Léger retard dans le cantonnement des ex-rebelles FDD

L'ex-principal mouvement rebelle des Forces pour la défense de la démocratie (FDD) a averti le 04/01 que tous ses combattants n'auront pas gagné les zones de rassemblement le 5 janvier, comme l'avait demandé le président Domitien Ndayizeye.
«Le rassemblement des combattants des FDD dans les zones prévues ne sera pas achevé demain, parce que les moyens financiers ne sont pas là et qu'il y a peu de volonté politique chez l'ancien gouvernement de transition», a déclaré à le porte-parole des FDD, le colonel Gélase Daniel Ndabirabe.

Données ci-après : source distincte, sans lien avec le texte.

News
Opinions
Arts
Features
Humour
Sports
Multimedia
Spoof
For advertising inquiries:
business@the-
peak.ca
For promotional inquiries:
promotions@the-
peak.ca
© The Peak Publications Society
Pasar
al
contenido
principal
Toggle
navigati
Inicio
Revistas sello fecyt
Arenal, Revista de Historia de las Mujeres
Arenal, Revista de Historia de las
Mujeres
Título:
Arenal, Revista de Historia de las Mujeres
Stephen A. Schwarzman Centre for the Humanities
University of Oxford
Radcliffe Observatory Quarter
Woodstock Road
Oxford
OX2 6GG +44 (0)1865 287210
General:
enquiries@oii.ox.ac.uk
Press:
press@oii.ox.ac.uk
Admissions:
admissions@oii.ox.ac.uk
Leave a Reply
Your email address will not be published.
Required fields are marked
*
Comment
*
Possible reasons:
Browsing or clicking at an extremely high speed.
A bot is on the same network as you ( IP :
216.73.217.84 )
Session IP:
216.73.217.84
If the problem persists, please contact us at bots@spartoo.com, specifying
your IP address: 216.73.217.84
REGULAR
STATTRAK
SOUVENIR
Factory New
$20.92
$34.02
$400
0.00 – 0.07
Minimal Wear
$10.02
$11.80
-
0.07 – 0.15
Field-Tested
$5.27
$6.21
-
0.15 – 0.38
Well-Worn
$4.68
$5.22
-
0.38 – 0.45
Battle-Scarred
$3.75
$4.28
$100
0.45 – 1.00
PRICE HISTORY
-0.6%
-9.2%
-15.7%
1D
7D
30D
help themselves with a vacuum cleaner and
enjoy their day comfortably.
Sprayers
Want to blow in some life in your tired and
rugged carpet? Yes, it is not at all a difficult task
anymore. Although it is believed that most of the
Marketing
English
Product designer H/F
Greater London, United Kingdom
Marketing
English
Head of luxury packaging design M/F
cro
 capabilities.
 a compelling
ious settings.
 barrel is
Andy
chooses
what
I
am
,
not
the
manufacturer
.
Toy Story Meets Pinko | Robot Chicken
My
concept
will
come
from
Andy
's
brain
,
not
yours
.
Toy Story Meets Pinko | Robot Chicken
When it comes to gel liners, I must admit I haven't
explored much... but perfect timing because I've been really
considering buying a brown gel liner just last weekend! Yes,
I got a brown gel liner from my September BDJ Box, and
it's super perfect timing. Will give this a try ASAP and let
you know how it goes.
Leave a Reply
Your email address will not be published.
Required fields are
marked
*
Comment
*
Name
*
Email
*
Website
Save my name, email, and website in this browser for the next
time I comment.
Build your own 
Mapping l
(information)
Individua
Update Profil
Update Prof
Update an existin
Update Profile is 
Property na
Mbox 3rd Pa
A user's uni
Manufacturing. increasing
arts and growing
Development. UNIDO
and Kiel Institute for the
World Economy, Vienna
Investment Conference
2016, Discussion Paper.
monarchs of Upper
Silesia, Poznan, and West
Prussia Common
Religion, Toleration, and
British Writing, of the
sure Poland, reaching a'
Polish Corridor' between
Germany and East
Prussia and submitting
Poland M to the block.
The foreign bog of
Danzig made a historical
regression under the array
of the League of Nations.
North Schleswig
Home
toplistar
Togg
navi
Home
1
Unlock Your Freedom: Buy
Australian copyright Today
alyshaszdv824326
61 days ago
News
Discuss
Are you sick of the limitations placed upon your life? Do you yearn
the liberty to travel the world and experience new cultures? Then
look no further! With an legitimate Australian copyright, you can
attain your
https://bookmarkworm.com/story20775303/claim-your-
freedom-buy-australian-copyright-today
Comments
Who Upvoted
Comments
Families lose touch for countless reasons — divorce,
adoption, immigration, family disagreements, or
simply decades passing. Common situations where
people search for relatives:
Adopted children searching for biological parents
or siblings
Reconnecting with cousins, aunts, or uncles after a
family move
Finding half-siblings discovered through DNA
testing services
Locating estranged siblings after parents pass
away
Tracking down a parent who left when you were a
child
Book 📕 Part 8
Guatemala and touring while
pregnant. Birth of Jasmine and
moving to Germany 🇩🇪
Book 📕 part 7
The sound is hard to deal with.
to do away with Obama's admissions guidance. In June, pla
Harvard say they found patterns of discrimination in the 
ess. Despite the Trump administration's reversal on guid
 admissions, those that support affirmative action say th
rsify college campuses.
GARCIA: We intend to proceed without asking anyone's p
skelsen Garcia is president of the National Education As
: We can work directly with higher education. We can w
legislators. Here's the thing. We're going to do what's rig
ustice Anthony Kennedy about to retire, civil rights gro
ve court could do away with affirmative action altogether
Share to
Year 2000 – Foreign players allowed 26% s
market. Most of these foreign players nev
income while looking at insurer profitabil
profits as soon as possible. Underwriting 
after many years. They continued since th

Le Burundi avait appelé en novembre la communauté internationale à soutenir financièrement le processus de paix, mais il n'a depuis reçu aucun moyen, notamment pour assurer le rassemblement des ex-rebelles.
Le 31 décembre, le président avait fixé un calendrier pour la création d'une nouvelle armée, comprenant les soldats de l'armée actuelle et les ex-rebelles.
Il avait annoncé que le rassemblement des ex-rebelles devrait être terminé «au plus tard le 5 janvier», et que l'état-major intégré, composé notamment d'ex-rebelles, devrait «être mis en place avant le 7 janvier».
L'armée, qui se veut «réaliste», comprend que le rassemblement des ex-combattants rebelles «puisse prendre quelques jours de retard», a commenté le chef d'état-major de l'armée, le général Germain Niyoyankana.
Une fois rassemblés, une partie des ex-rebelles, ceux qui veulent intégrer l'armée, se rendront dans des sites de cantonnement. Quant aux autres, ils devront suivre un programme de désarmement, démobilisation, et réintégration dans la société civile.
Le retard pris dans le rassemblement des combattants ex-rebelles ne devrait pas avoir d'incidence sur la formation de l'état-major intégré.
L'état-major intégré doit être constitué à 60% par des officiers en provenance de l'armée et à 40% d'ex-rebelles des FDD, selon l'accord de paix conclu entre FDD et gouvernement le 16 novembre.